TASK DIRECTIONS: How many lines in the listing below contain the string "Count"? Reply with the number only.

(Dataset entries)
________________________________________
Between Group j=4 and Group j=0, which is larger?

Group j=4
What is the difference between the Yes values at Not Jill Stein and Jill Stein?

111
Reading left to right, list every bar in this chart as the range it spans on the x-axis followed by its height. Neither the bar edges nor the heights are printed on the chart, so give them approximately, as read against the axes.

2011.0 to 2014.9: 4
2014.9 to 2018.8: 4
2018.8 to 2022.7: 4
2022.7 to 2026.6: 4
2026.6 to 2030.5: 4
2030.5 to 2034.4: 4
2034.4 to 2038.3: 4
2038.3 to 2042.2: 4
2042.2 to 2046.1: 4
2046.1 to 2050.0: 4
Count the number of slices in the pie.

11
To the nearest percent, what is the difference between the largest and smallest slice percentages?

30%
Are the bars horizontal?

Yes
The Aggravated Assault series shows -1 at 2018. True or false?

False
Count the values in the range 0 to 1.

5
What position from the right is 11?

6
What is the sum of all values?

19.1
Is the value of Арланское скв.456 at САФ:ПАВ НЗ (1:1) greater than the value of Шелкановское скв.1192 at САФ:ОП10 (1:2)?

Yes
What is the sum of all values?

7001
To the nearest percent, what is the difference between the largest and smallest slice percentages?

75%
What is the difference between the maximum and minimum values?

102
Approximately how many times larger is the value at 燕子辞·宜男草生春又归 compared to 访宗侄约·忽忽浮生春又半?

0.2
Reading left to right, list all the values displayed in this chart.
________________________________________
OUTPUT: 2